Some lessons are best learned by repetition: doing it over and over and learning from our own mistakes. Selling one’s business is usually not repetitive, but this story is about an owner selling three times.

Selling My Business

If I could offer one bit of advice to an owner thinking about selling: The clearer you are about the next chapter in your life, the easier it will be to plan those goals. You started your company with goals; the next chapter in your life deserves the same consideration. Are you planning to buy or start another company, give back to the community through public service or simply enjoy retirement? Each of these options require different plans of action to achieve.

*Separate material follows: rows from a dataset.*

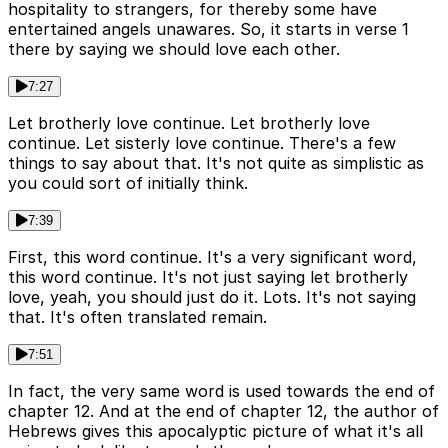
hospitality to strangers, for thereby some have
entertained angels unawares. So, it starts in verse 1
there by saying we should love each other.
7:27
Let brotherly love continue. Let brotherly love
continue. Let sisterly love continue. There's a few
things to say about that. It's not quite as simplistic as
you could sort of initially think.
7:39
First, this word continue. It's a very significant word,
this word continue. It's not just saying let brotherly
love, yeah, you should just do it. Lots. It's not saying
that. It's often translated remain.
7:51
In fact, the very same word is used towards the end of
chapter 12. And at the end of chapter 12, the author of
Hebrews gives this apocalyptic picture of what it's all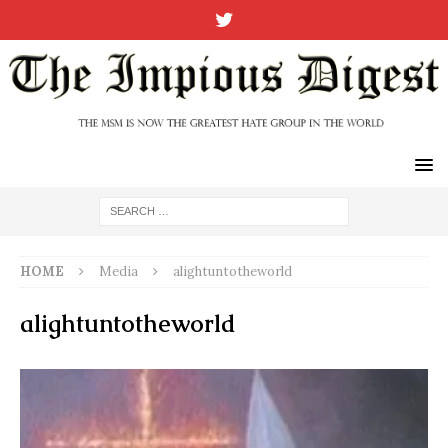
HOME
Media
alightuntotheworld
alightuntotheworld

The first step is to run the numbers: formulating an estimate of how much money is needed to accomplish each of the possible options. I reached out to my fellow entrepreneurs for ideas, talked to bankers and my financial planner.  If I retired, how large did my nest egg need to be? If I bought another company, how large should that company be and how much money would be needed? If I started another company from scratch, how much investment would be required and how long would it take to build a sustainable business?

Over the course of six months I consulted with around 20 people and I discovered three things about my situation:

  1. I was bored with my current business.
  2. I had to grow my current business further to enhance value, and thus invest more money.
  3. My retirement was underfunded, so after selling my current business, much of the proceeds had to go to the retirement account.

My plan was to set aside enough money for retirement from the business sale and start another business in another industry. I came up with a plan to expand my existing company by 100% over four years with the end goal to sell out. I sold to our largest customer after three years and banked 50% of my money into retirement.

I soon started the new business and sold it to a PE firm after four years. Then I acquired a company which I currently plan to sell in 7-8 years. At this company, I implemented new processes that I learned from selling the previous businesses: I structured my team’s employment contracts so they will benefit from either a PE firm or a strategic buyer in our industry buying us out. I found from previous sales that having a great team tied into the company increased its sale value.

You built your business through careful planning and years of hard work. Having a clear vision of where you want to go and what you want to do next will make it easier to decide what to do now.